The origin of the salts in the eastern Rhenish Slate Mountains, which rise from crevices, is not clear. As known in the Rhenish Slate Mountains no salt deposits, must the salt water from outside, eg Coming from south, significant, deep -reaching strain fractures in the consolidated Schiefergebirgs block hineinmigrieren ( feed ). An obvious, therefore, is a hike from the south to the tertiary salt deposits of the Upper Rhine Graben. It is known that from the south via Wiesbaden - draws Biskirchen a NaCl - flow of groundwater to the north.
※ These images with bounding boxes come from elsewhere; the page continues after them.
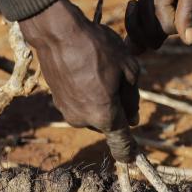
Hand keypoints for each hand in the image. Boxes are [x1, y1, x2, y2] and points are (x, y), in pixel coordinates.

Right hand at [19, 0, 139, 161]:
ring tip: (98, 68)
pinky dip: (85, 92)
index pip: (121, 144)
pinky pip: (79, 102)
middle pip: (108, 122)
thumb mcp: (128, 69)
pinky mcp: (56, 101)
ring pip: (93, 111)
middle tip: (117, 78)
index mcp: (105, 116)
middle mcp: (83, 120)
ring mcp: (67, 112)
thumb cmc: (96, 48)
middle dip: (117, 108)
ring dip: (100, 98)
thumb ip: (132, 98)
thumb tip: (132, 118)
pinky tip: (84, 68)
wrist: (57, 33)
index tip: (134, 158)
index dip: (130, 151)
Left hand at [126, 0, 191, 49]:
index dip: (163, 7)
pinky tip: (129, 14)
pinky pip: (140, 36)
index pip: (172, 28)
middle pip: (157, 34)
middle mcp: (187, 19)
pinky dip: (131, 31)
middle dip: (149, 8)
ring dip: (139, 14)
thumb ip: (189, 6)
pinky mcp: (152, 11)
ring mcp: (169, 16)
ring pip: (146, 36)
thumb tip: (189, 40)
Where it ends is unknown.

Mineral water source

In the valley at Mornshausen, close to the district border to Lohra, across both districts in which Götz mill and the wallet mill, end of the 19th century, two holes were drilled, from which it promoted saline water ( chloride and kalziumhaltig ).

The Hygiene Institute of the University of Marburg examined on behalf of the community Lohra again in 1958 water samples from the "Lower salt marsh source " in the district Lohra with the following result:

Finally, it is said:

Mills and smelters

Towards the mouth of the Lahn, in Odenhausen, to earlier, according to oral tradition, 40 water mills have been. Even today the majority of mill building still, often rebuilt, sometimes even tied with the necessary water rights to the mill operating as a legal title to the possession of the building or with existing mill races. A few are even functional, but no longer in operation. The defunct mill sites have but almost all get in field names.

At the Salzböde there was in the Middle Ages also proven four smaller smelters or forest forging, which were operated by water power. Locations were the Huettner mill ( Wommelshausen Hut ), the Forest mill ( Weidenhausen ), the cottage mill, a former silver melt ( Mornshausen ) and the melting mill ( saline soils ). In the 19th century originated in the Salzböde two still existing smelters, namely the " Justushütte " (est. 1832) in Weidenhausen and the " Aurora Cabin" (est. 1849) in Erdhausen. Both Hut locations back to mills that Justushütte on Neumühlestrasse and the Aurora cabin on the Urban mill. They were instructed to drive to the water for Salzböde to the stamp mills and bellows over mill wheels. The Justushütte even operational from 1840 to 1883 a charcoal blast furnace. The iron ore came from the surrounding area. The Aurora cabin was from 1850 to 1887, a nickel melt, which was supplied with ore from Bellnhausen.

Salzböderadweg

At the Salzböde runs along more than 29 km there is a designated and signposted trail, which Salzböderadweg, from the mouth of Salzböde in the Lahn in Odenhausen an der Lahn (165 m) to Hartenrod (440 m ), but naturally not up to the headwaters.

Health Promotion

The residents of Salzbödetals the health benefits of "their" Salzböde - water must be a long time, may have been aware even before the times of the Curé Sebastian Kneipp,: at Weidenhausen, Erdhausen, Glad Bach, Mornshausen and the Etzel mill existed since the mid-1920s "Nature bathhouses ". These were brick or concrete swimming pools which were either filled with water from the Salzböde or in Weidenhausen with water from the Roman houses -Bach.